IHU – Nos últimos quatro anos, nenhum acusado de contratar trabalhadores em condições análogas à de escravo foi condenado em definitivo, nem começou a cumprir pena pelo crime. A reportagem é de Carolina Brígido e publicada pelo portal do jornal O Globo, 27-01-2014.
Nesse período, foram ajuizados 469 processos nos tribunais de todo o país, mas nenhum resultou em punição. Para o Ministério Público Federal, a impunidade está ligada à demora do Judiciário em resolver as causas. Por isso, a instituição está lançando nesta terça-feira uma campanha para exigir maior celeridade nesses julgamentos.
– Queremos acabar com a impunidade no Brasil. Ajuizamos muitas ações penais, mas não houve trânsito em julgado de condenações – lamenta a subprocuradora-geral da República Raquel Dodge, que atua na área.
Embora as condenações ainda sejam nulas, por outro lado, a fiscalização está mais severa. Em 2010, o Ministério Público Federal instaurou 73 procedimentos investigativos contra trabalho escravo. Em 2013, foram 702. A Polícia Federal instaurou 34 inquéritos em 2010. No ano passado, o número saltou para 185. Nos últimos quatro anos, também aumentou o número de processos que chegam à Justiça contra essa prática. Se em 2010 foram 59 ações penais, no ano passado foram 101.

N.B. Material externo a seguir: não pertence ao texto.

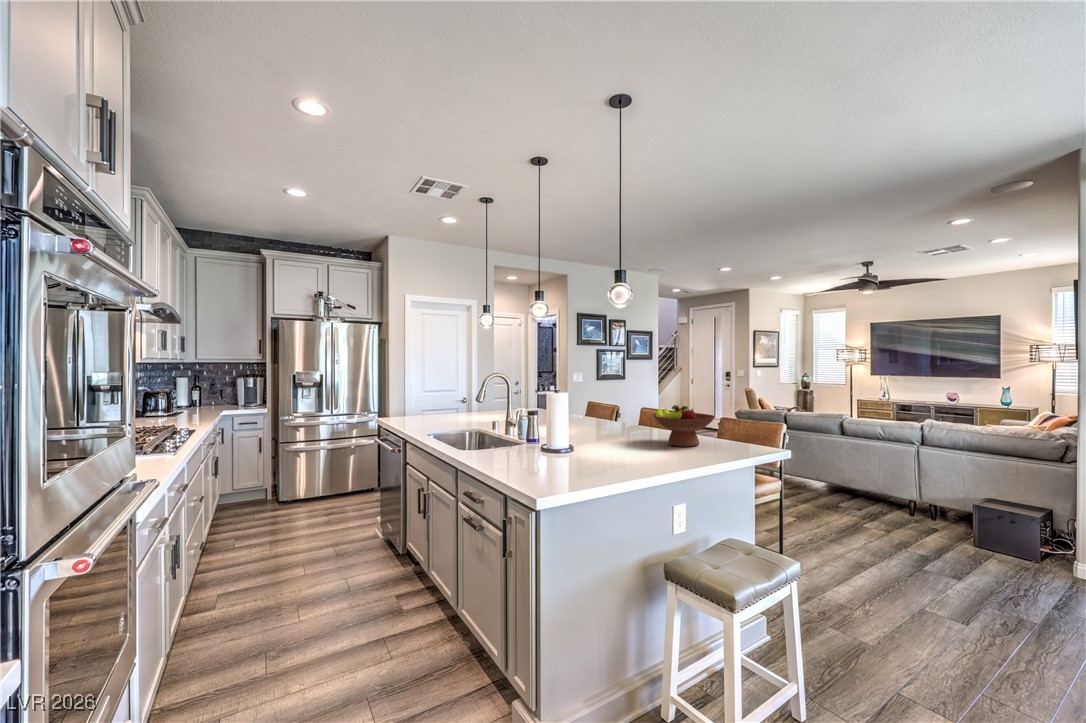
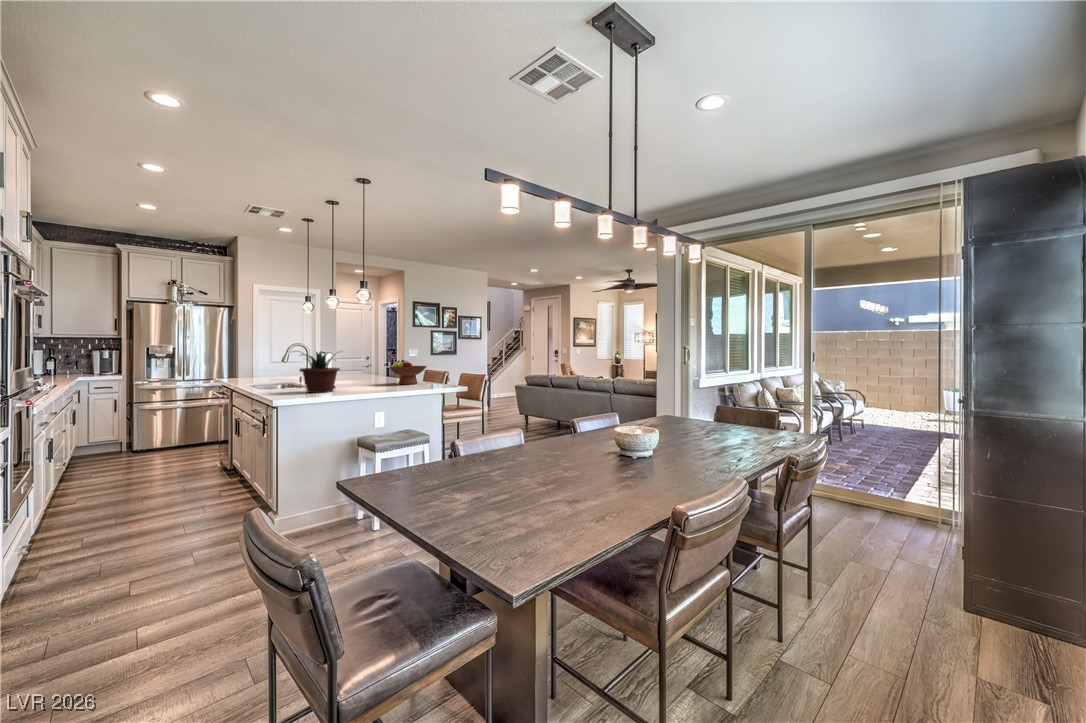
potted plant: none [540,395,618,474] -> present [298,351,340,393]

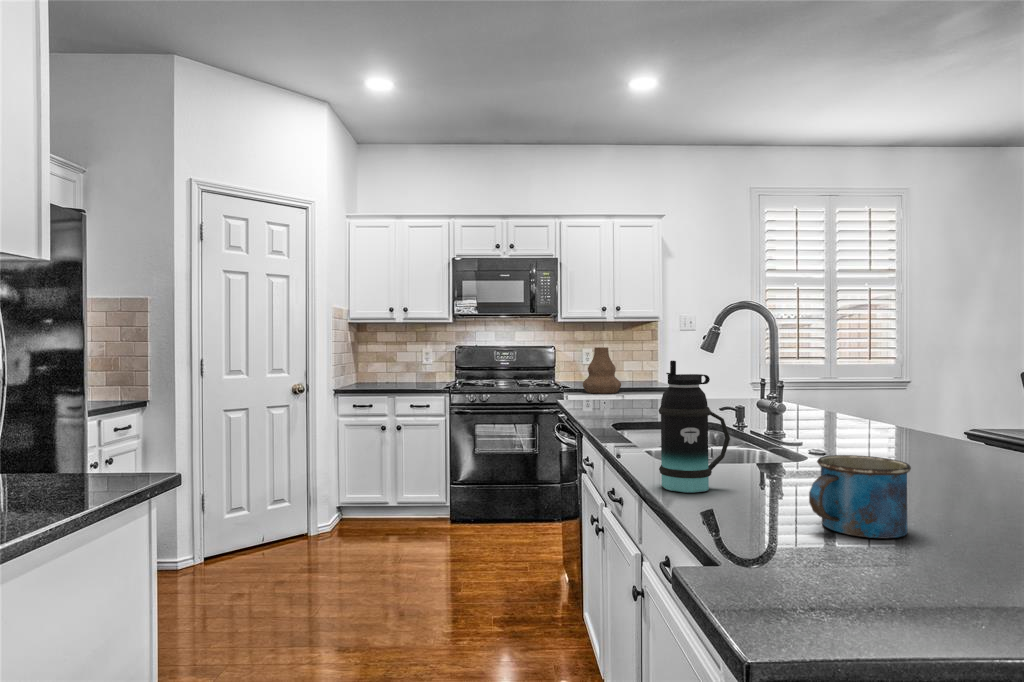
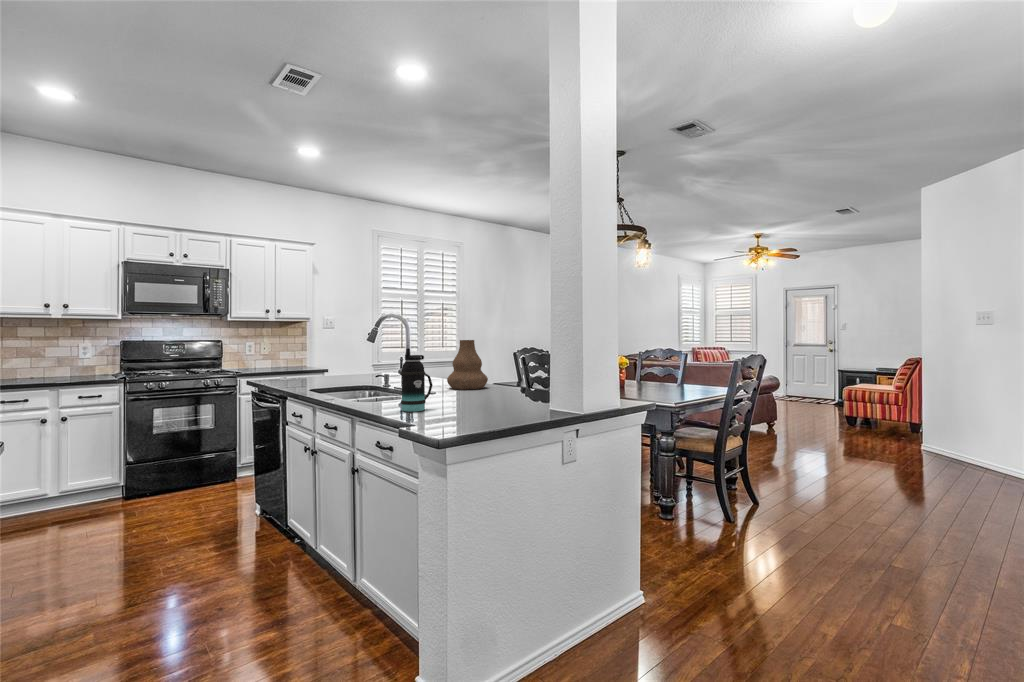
vase: present [583,347,621,394] -> present [447,340,488,390]
mug: present [809,455,911,538] -> none [477,385,509,414]

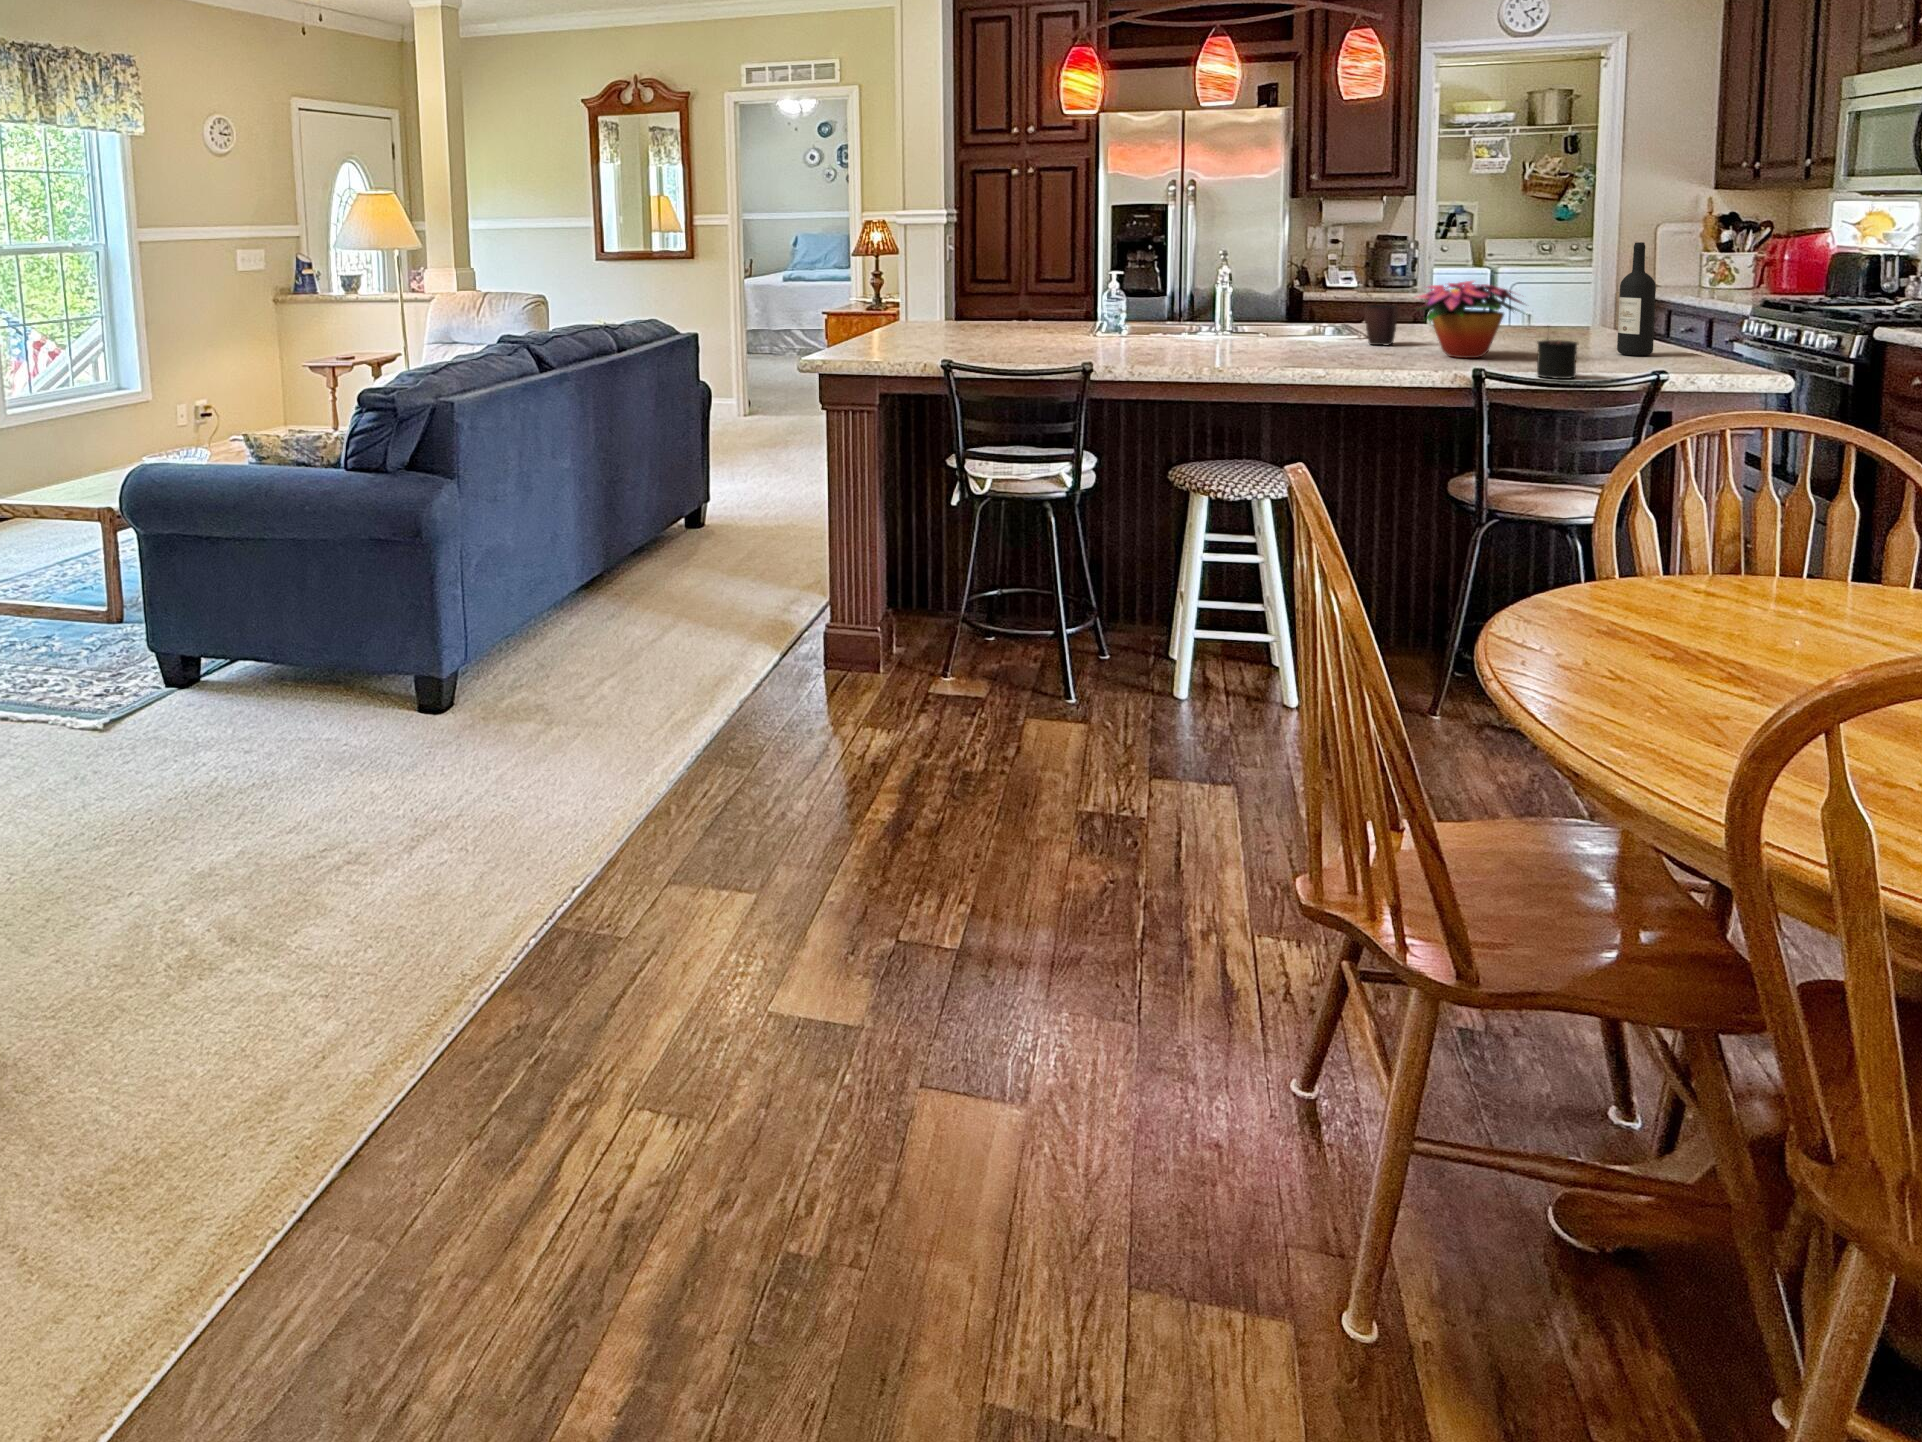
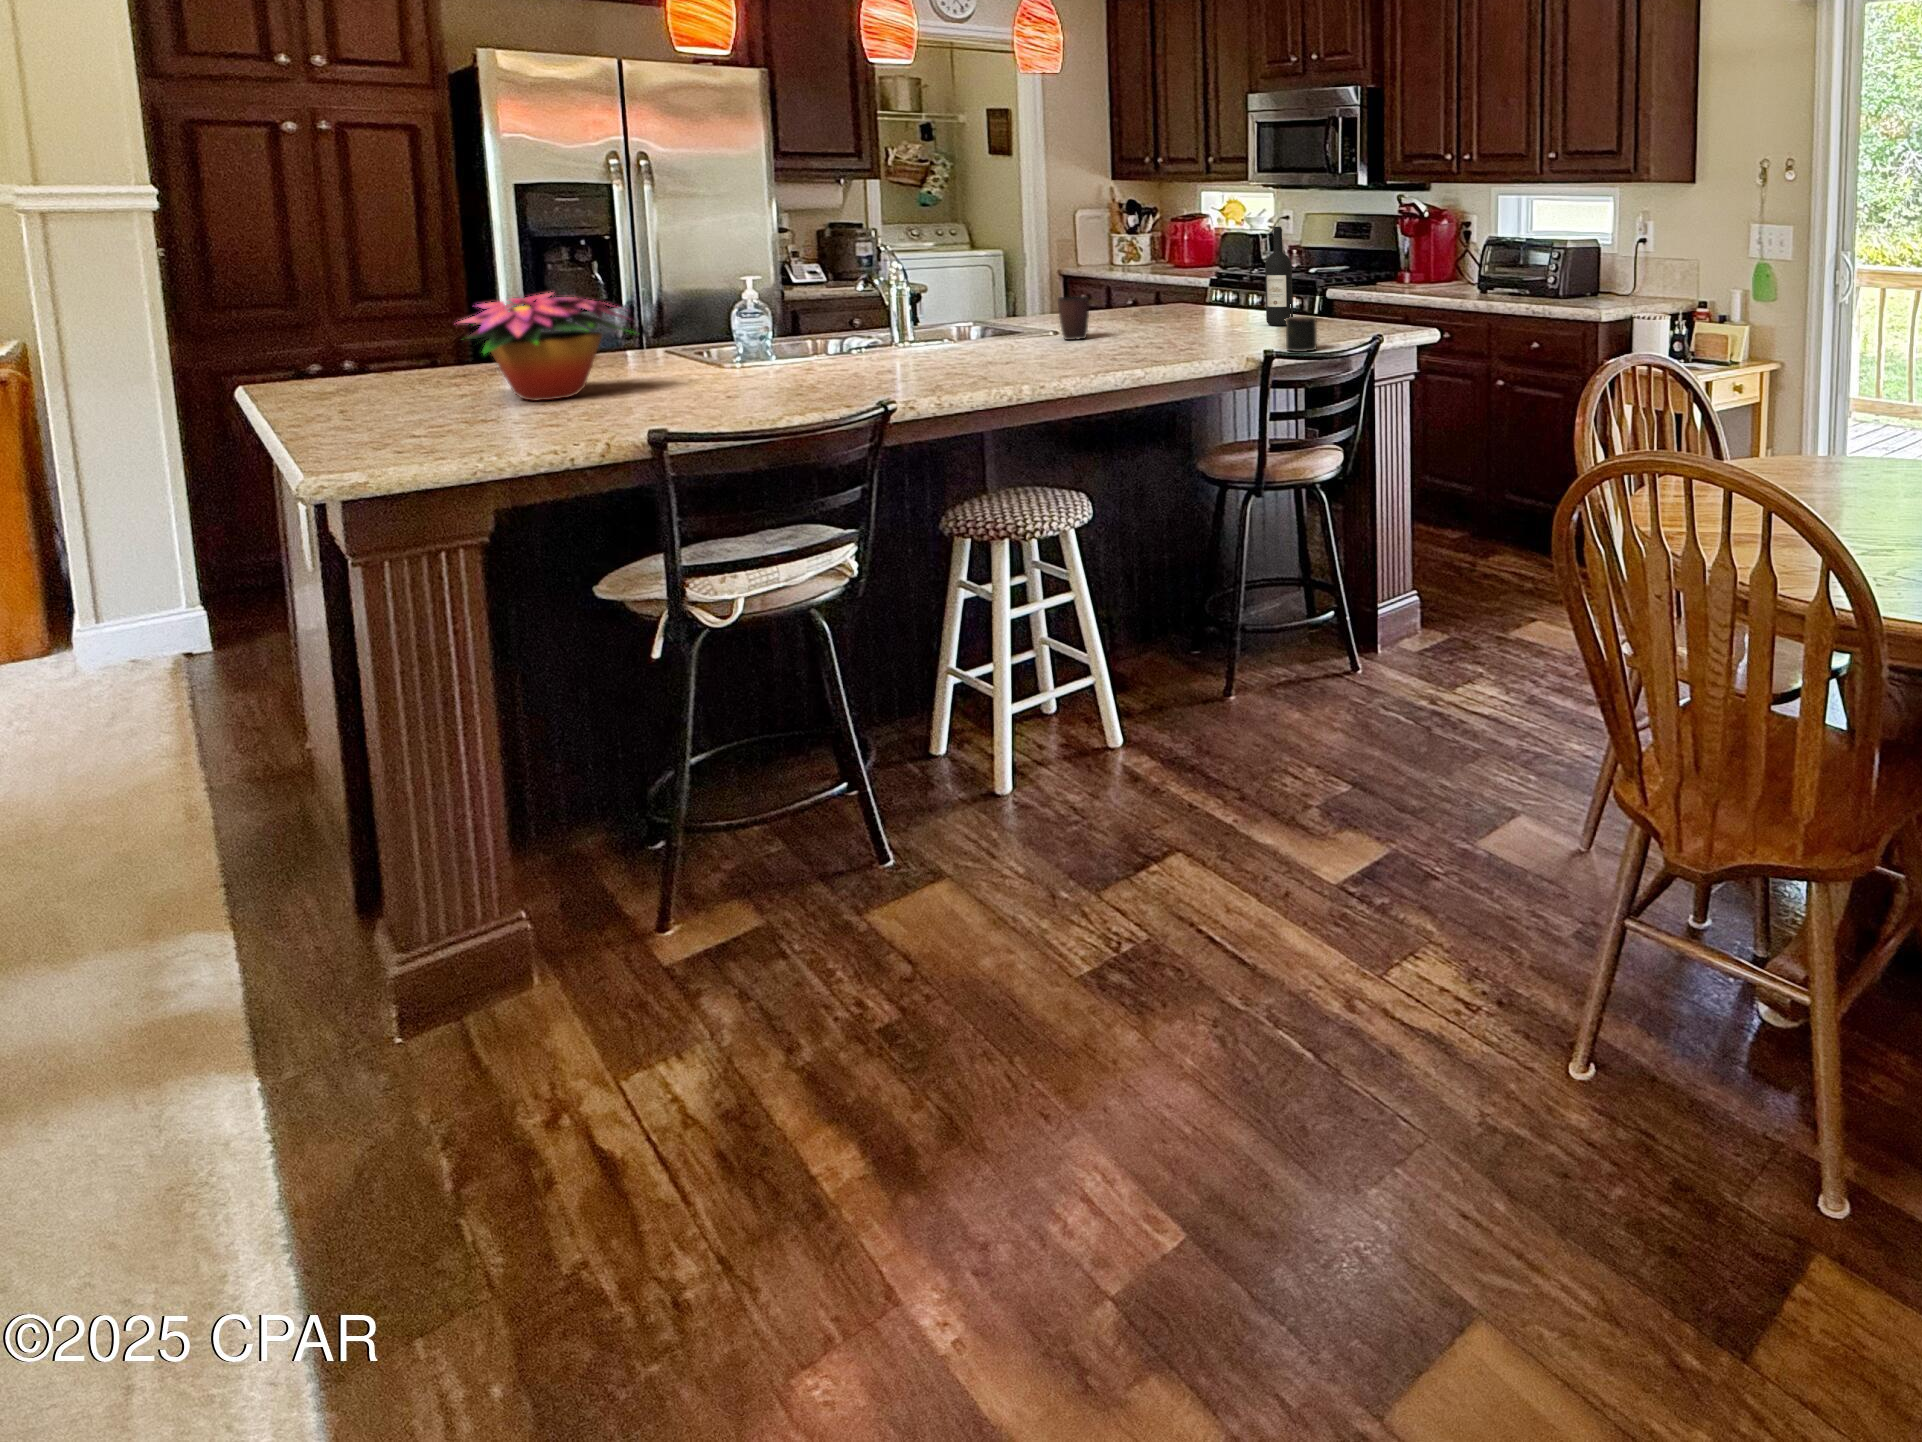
flower arrangement: present [1418,281,1527,358] -> present [460,293,628,400]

No ano passado, o Ministério Público abriu mais investigações no Pará: 121. A Polícia Federal atuou mais em São Paulo, com 39 inquéritos. A maior parte das ações penais do ano passado foram abertas também no Pará, com 18 processos.
O artigo 149 do Código Penal define o crime como “reduzir alguém à condição análoga à de escravo, quer submetendo-o a trabalhos forçados ou a jornada exaustiva, quer sujeitando-o a condições degradantes de trabalho, quer restringindo, por qualquer meio, sua locomoção em razão de dívida contraída com o empregador ou preposto”. A pena é de reclusão de dois a oito anos, além do pagamento de multa.
Conforme o grupo de trabalho do Ministério Público Federal que cuida do trabalho escravo, quando praticado no meio rural, o crime normalmente ocorre na pecuária, nas plantações, na extração de carvão vegetal, na siderurgia e no desmatamento. No meio urbano, os destaques vão para as confecções de roupas e para a construção civil. As vítimas são de todos os tipos: crianças, mulheres e homens jovens.
‘Não é só frustrar direitos trabalhistas. É suprimir a dignidade da pessoa’
As práticas mais comuns consistem em aliciar o trabalhador em áreas com pouca possibilidade de emprego – normalmente, nos estados no Norte e do Nordeste. É frequente o patrão pagar salários baixos e descontar dos vencimentos artigos de higiene, material de trabalho, transporte e moradia. O trabalhador se vê obrigado a pagar uma dívida que dificilmente poderá ser paga. As jornadas costumam ser exaustivas e o ambiente de trabalho, insalubre. Nesses casos, os direitos trabalhistas, como carteira assinada e recolhimento de impostos previdenciários, são ignorados.
– Não é só frustrar os direitos trabalhistas em si, é muito mais do que isso. É suprimir a dignidade da pessoa – disse Raquel Dodge.
O grupo de trabalho também ressalta práticas recentes de aliciamento de trabalhadores na Bolívia para trabalhar em São Paulo – seja na construção civil, seja nas confecções de roupas. Com a condição ilegal no país, o estrangeiro tem poucas possibilidades de sair da situação onde foi colocado.
– É um crime muito difícil de identificar e de combater, porque é cometido em locais privados – explicou a procuradora.
Para tentar garantir o julgamento mais célere desse tipo de processo, o grupo de trabalho do Ministério Público Federal vai propor ao Conselho Nacional de Justiça (CNJ) a criação de metas para os tribunais darem prioridade às causas. Segundo Raquel Dodge, muitos casos prescrevem sem ao menos serem julgados. Outro problema na demora da condução dos processos é encontrar as testemunhas. Nas áreas com escassez de emprego, é comum as pessoas mudarem de endereço em busca de novas possibilidades e, depois de poucos meses, a Justiça não encontra mais para prestar depoimento no processo.
A campanha do Ministério Público consiste em propaganda para a televisão e rádio, além de cartazes. Também foi elaborada uma cartilha para orientar a atividade dos procuradores. O dia 28 de janeiro foi escolhido como Dia Nacional do Combate ao Trabalho Escravo para homenagear três auditores fiscais e um motorista do Ministério do Trabalho assassinados em 2004, na zona rural de Unaí, em Minas Gerais. O grupo vistoriava condições de trabalho e moradia de colhedores de feijão.